▸ **What is required**
Report how many of the lines below contain the string "Halloween" with matching case. Give only the number.

▸ **The input**
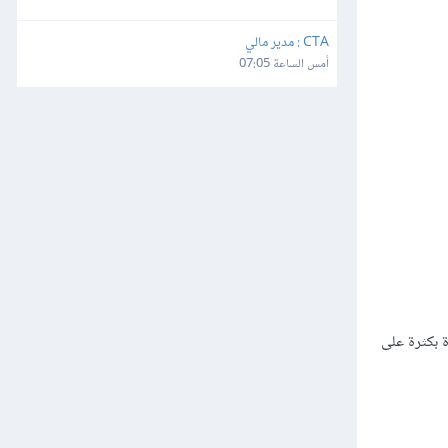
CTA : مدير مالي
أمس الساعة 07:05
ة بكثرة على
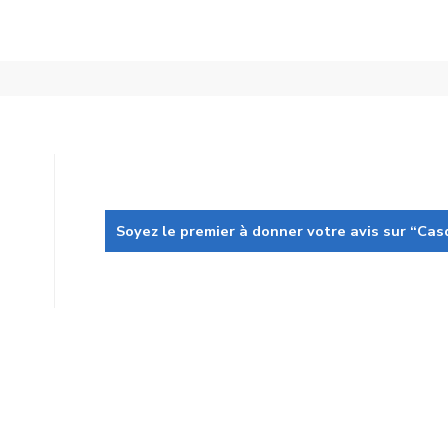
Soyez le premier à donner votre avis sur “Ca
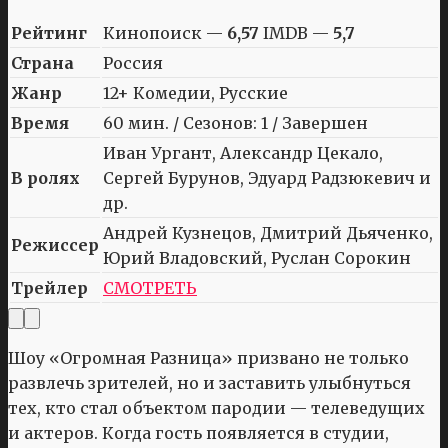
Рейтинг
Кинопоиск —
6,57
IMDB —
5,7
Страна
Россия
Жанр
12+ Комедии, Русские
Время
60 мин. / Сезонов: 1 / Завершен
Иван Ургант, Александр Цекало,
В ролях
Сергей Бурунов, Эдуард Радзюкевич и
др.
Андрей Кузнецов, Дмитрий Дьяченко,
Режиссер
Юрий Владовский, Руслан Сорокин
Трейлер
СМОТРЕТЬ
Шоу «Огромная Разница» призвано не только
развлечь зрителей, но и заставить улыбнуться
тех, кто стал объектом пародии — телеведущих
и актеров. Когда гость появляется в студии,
* * *
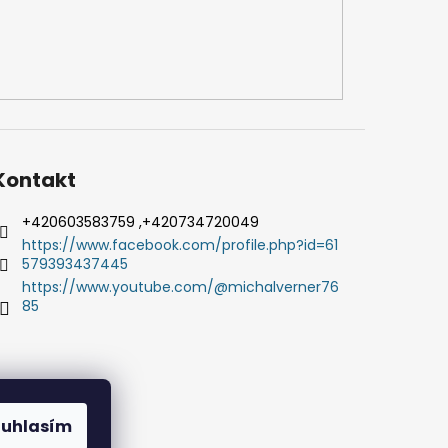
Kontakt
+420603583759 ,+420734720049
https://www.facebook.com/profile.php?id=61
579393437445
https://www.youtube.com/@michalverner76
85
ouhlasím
...
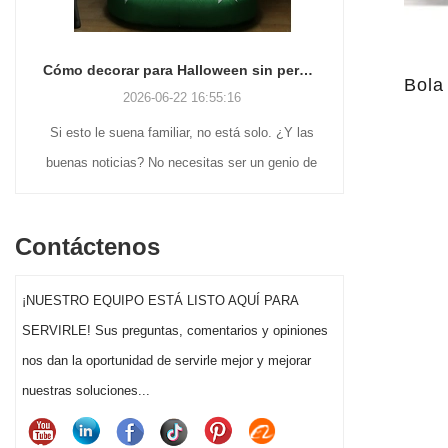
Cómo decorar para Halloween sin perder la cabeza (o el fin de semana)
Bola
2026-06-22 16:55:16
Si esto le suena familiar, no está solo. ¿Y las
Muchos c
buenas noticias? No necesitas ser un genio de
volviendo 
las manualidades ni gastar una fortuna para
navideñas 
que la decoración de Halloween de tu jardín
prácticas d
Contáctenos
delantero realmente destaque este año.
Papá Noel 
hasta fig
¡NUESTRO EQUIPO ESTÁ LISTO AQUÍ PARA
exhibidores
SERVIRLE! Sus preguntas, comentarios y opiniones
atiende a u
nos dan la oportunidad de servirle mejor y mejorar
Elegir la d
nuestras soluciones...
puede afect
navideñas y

▸ **Task result**
2